→ **Material to process**
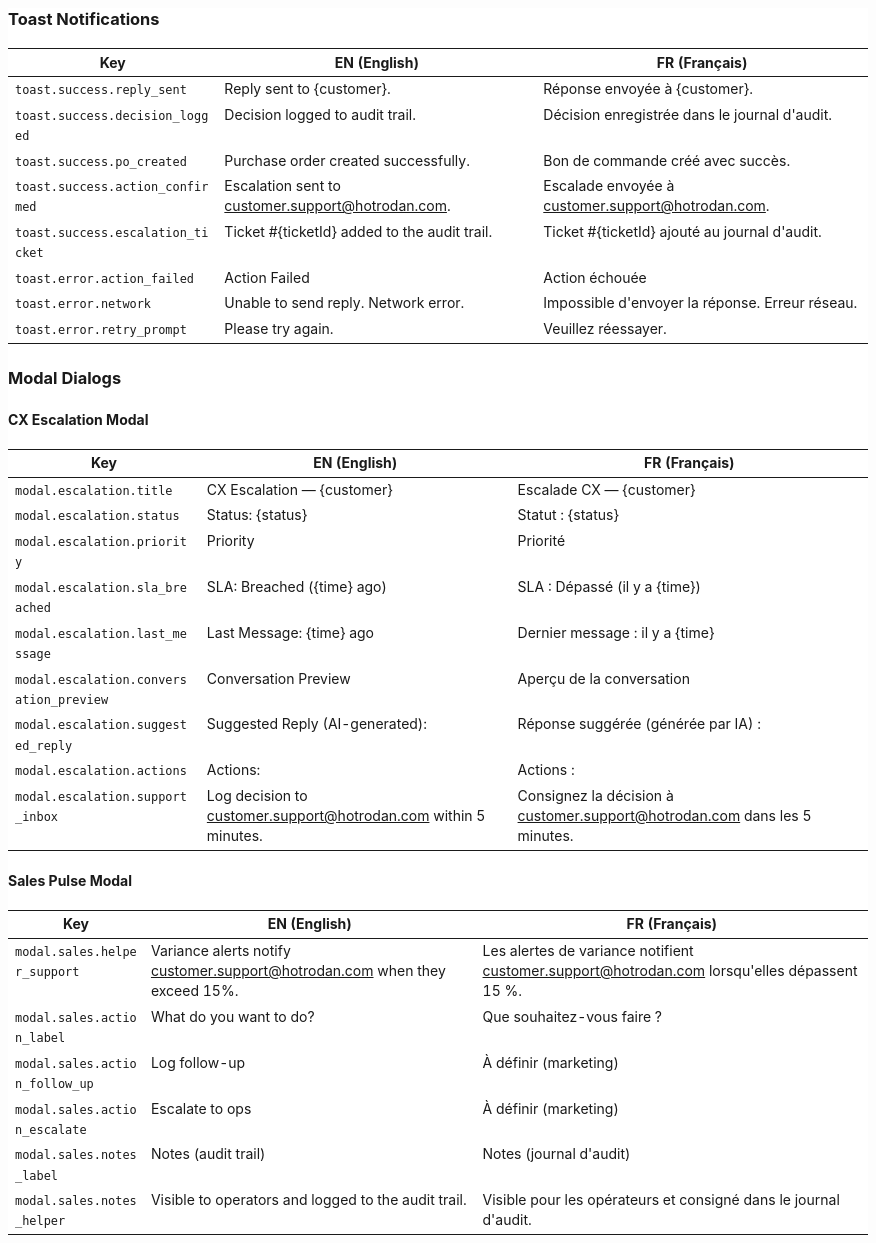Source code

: ### Toast Notifications

| Key                               | EN (English)                                      | FR (Français)                                     |
| --------------------------------- | ------------------------------------------------- | ------------------------------------------------- |
| `toast.success.reply_sent`        | Reply sent to {customer}.                         | Réponse envoyée à {customer}.                     |
| `toast.success.decision_logged`   | Decision logged to audit trail.                   | Décision enregistrée dans le journal d'audit.     |
| `toast.success.po_created`        | Purchase order created successfully.              | Bon de commande créé avec succès.                 |
| `toast.success.action_confirmed`  | Escalation sent to customer.support@hotrodan.com. | Escalade envoyée à customer.support@hotrodan.com. |
| `toast.success.escalation_ticket` | Ticket #{ticketId} added to the audit trail.      | Ticket #{ticketId} ajouté au journal d'audit.     |
| `toast.error.action_failed`       | Action Failed                                     | Action échouée                                    |
| `toast.error.network`             | Unable to send reply. Network error.              | Impossible d'envoyer la réponse. Erreur réseau.   |
| `toast.error.retry_prompt`        | Please try again.                                 | Veuillez réessayer.                               |

### Modal Dialogs

#### CX Escalation Modal

| Key                                     | EN (English)                                                    | FR (Français)                                                             |
| --------------------------------------- | --------------------------------------------------------------- | ------------------------------------------------------------------------- |
| `modal.escalation.title`                | CX Escalation — {customer}                                      | Escalade CX — {customer}                                                  |
| `modal.escalation.status`               | Status: {status}                                                | Statut : {status}                                                         |
| `modal.escalation.priority`             | Priority                                                        | Priorité                                                                  |
| `modal.escalation.sla_breached`         | SLA: Breached ({time} ago)                                      | SLA : Dépassé (il y a {time})                                             |
| `modal.escalation.last_message`         | Last Message: {time} ago                                        | Dernier message : il y a {time}                                           |
| `modal.escalation.conversation_preview` | Conversation Preview                                            | Aperçu de la conversation                                                 |
| `modal.escalation.suggested_reply`      | Suggested Reply (AI-generated):                                 | Réponse suggérée (générée par IA) :                                       |
| `modal.escalation.actions`              | Actions:                                                        | Actions :                                                                 |
| `modal.escalation.support_inbox`        | Log decision to customer.support@hotrodan.com within 5 minutes. | Consignez la décision à customer.support@hotrodan.com dans les 5 minutes. |

#### Sales Pulse Modal

| Key                            | EN (English)                                                               | FR (Français)                                                                                |
| ------------------------------ | -------------------------------------------------------------------------- | -------------------------------------------------------------------------------------------- |
| `modal.sales.helper_support`   | Variance alerts notify customer.support@hotrodan.com when they exceed 15%. | Les alertes de variance notifient customer.support@hotrodan.com lorsqu'elles dépassent 15 %. |
| `modal.sales.action_label`     | What do you want to do?                                                    | Que souhaitez-vous faire ?                                                                   |
| `modal.sales.action_follow_up` | Log follow-up                                                              | À définir (marketing)                                                                        |
| `modal.sales.action_escalate`  | Escalate to ops                                                            | À définir (marketing)                                                                        |
| `modal.sales.notes_label`      | Notes (audit trail)                                                        | Notes (journal d'audit)                                                                      |
| `modal.sales.notes_helper`     | Visible to operators and logged to the audit trail.                        | Visible pour les opérateurs et consigné dans le journal d'audit.                             |
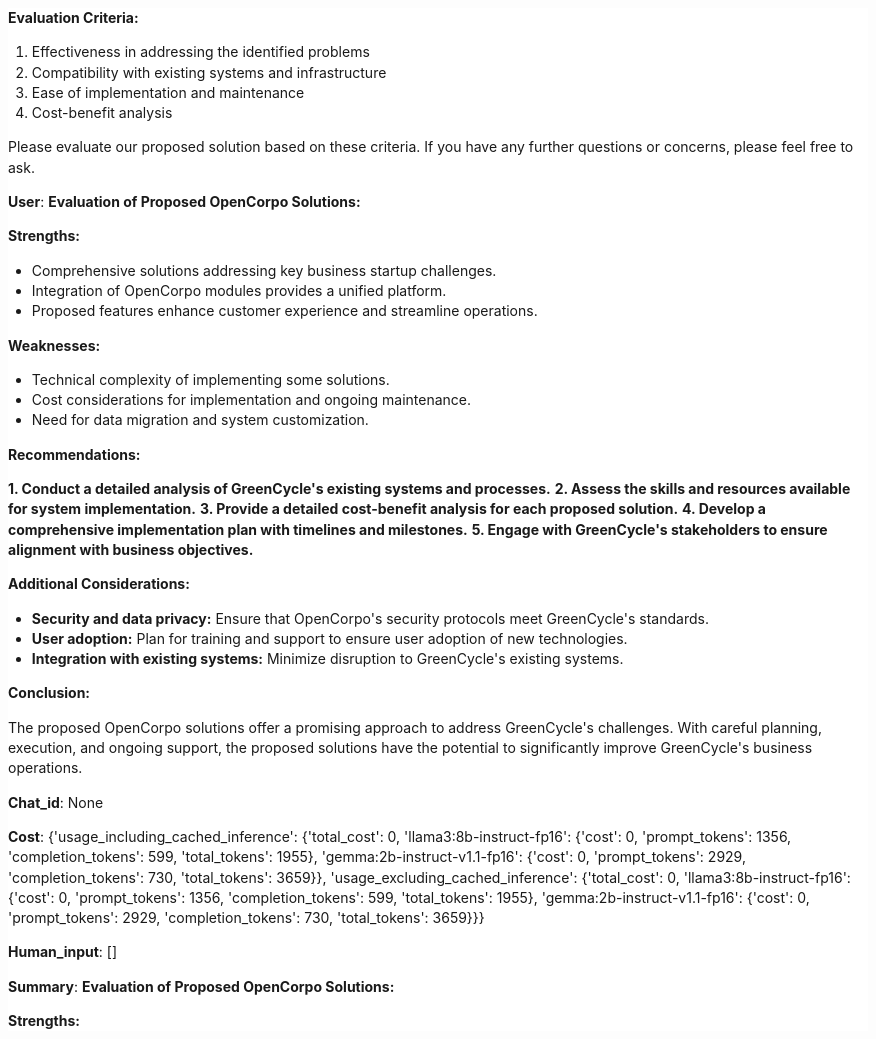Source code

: **Evaluation Criteria:**

1. Effectiveness in addressing the identified problems
2. Compatibility with existing systems and infrastructure
3. Ease of implementation and maintenance
4. Cost-benefit analysis

Please evaluate our proposed solution based on these criteria. If you have any further questions or concerns, please feel free to ask.

**User**: **Evaluation of Proposed OpenCorpo Solutions:**

**Strengths:**

* Comprehensive solutions addressing key business startup challenges.
* Integration of OpenCorpo modules provides a unified platform.
* Proposed features enhance customer experience and streamline operations.

**Weaknesses:**

* Technical complexity of implementing some solutions.
* Cost considerations for implementation and ongoing maintenance.
* Need for data migration and system customization.

**Recommendations:**

**1. Conduct a detailed analysis of GreenCycle's existing systems and processes.**
**2. Assess the skills and resources available for system implementation.**
**3. Provide a detailed cost-benefit analysis for each proposed solution.**
**4. Develop a comprehensive implementation plan with timelines and milestones.**
**5. Engage with GreenCycle's stakeholders to ensure alignment with business objectives.**

**Additional Considerations:**

* **Security and data privacy:** Ensure that OpenCorpo's security protocols meet GreenCycle's standards.
* **User adoption:** Plan for training and support to ensure user adoption of new technologies.
* **Integration with existing systems:** Minimize disruption to GreenCycle's existing systems.

**Conclusion:**

The proposed OpenCorpo solutions offer a promising approach to address GreenCycle's challenges. With careful planning, execution, and ongoing support, the proposed solutions have the potential to significantly improve GreenCycle's business operations.

**Chat_id**: None

**Cost**: {'usage_including_cached_inference': {'total_cost': 0, 'llama3:8b-instruct-fp16': {'cost': 0, 'prompt_tokens': 1356, 'completion_tokens': 599, 'total_tokens': 1955}, 'gemma:2b-instruct-v1.1-fp16': {'cost': 0, 'prompt_tokens': 2929, 'completion_tokens': 730, 'total_tokens': 3659}}, 'usage_excluding_cached_inference': {'total_cost': 0, 'llama3:8b-instruct-fp16': {'cost': 0, 'prompt_tokens': 1356, 'completion_tokens': 599, 'total_tokens': 1955}, 'gemma:2b-instruct-v1.1-fp16': {'cost': 0, 'prompt_tokens': 2929, 'completion_tokens': 730, 'total_tokens': 3659}}}

**Human_input**: []

**Summary**: **Evaluation of Proposed OpenCorpo Solutions:**

**Strengths:**
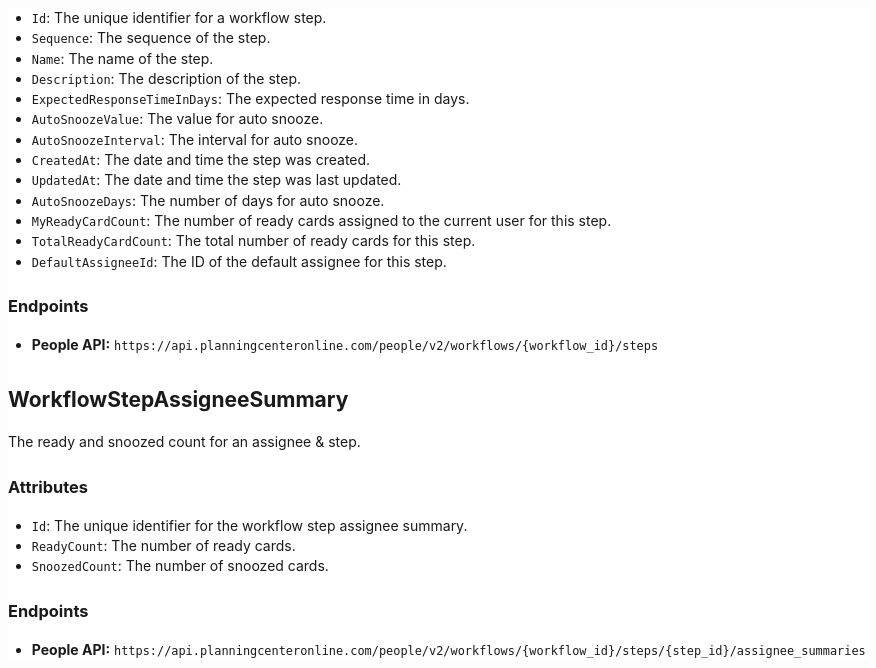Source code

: *   `Id`: The unique identifier for a workflow step.
*   `Sequence`: The sequence of the step.
*   `Name`: The name of the step.
*   `Description`: The description of the step.
*   `ExpectedResponseTimeInDays`: The expected response time in days.
*   `AutoSnoozeValue`: The value for auto snooze.
*   `AutoSnoozeInterval`: The interval for auto snooze.
*   `CreatedAt`: The date and time the step was created.
*   `UpdatedAt`: The date and time the step was last updated.
*   `AutoSnoozeDays`: The number of days for auto snooze.
*   `MyReadyCardCount`: The number of ready cards assigned to the current user for this step.
*   `TotalReadyCardCount`: The total number of ready cards for this step.
*   `DefaultAssigneeId`: The ID of the default assignee for this step.

### Endpoints

*   **People API:** `https://api.planningcenteronline.com/people/v2/workflows/{workflow_id}/steps`

## WorkflowStepAssigneeSummary

The ready and snoozed count for an assignee & step.

### Attributes

*   `Id`: The unique identifier for the workflow step assignee summary.
*   `ReadyCount`: The number of ready cards.
*   `SnoozedCount`: The number of snoozed cards.

### Endpoints

*   **People API:** `https://api.planningcenteronline.com/people/v2/workflows/{workflow_id}/steps/{step_id}/assignee_summaries`

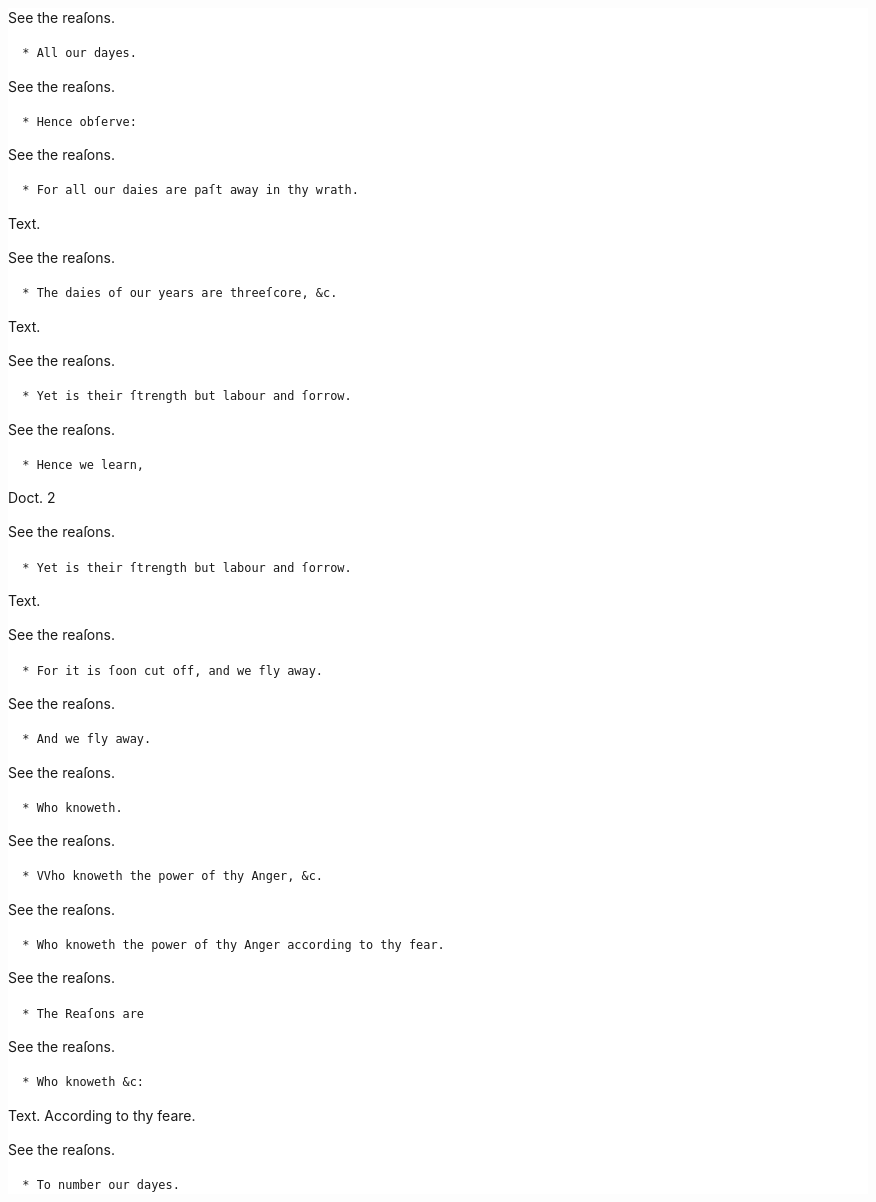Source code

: See the reaſons.

      * All our dayes.

See the reaſons.

      * Hence obſerve:

See the reaſons.

      * For all our daies are paſt away in thy wrath.
Text. 

See the reaſons.

      * The daies of our years are threeſcore, &c.
Text. 

See the reaſons.

      * Yet is their ſtrength but labour and ſorrow.

See the reaſons.

      * Hence we learn,
Doct. 2

See the reaſons.

      * Yet is their ſtrength but labour and ſorrow.
Text. 

See the reaſons.

      * For it is ſoon cut off, and we fly away.

See the reaſons.

      * And we fly away.

See the reaſons.

      * Who knoweth.

See the reaſons.

      * VVho knoweth the power of thy Anger, &c.

See the reaſons.

      * Who knoweth the power of thy Anger according to thy fear.

See the reaſons.

      * The Reaſons are

See the reaſons.

      * Who knoweth &c:
Text.  According to thy feare.

See the reaſons.

      * To number our dayes.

→ **Exercise instructions**
Please format the stretch from the line containing "off, and we fly away." through the end of the records as a numbered list, leaving out the blank lines.

→ **Response to the task**
1.       * For it is ſoon cut off, and we fly away.
2. See the reaſons.
3.       * And we fly away.
4. See the reaſons.
5.       * Who knoweth.
6. See the reaſons.
7.       * VVho knoweth the power of thy Anger, &c.
8. See the reaſons.
9.       * Who knoweth the power of thy Anger according to thy fear.
10. See the reaſons.
11.       * The Reaſons are
12. See the reaſons.
13.       * Who knoweth &c:
14. Text.  According to thy feare.
15. See the reaſons.
16.       * To number our dayes.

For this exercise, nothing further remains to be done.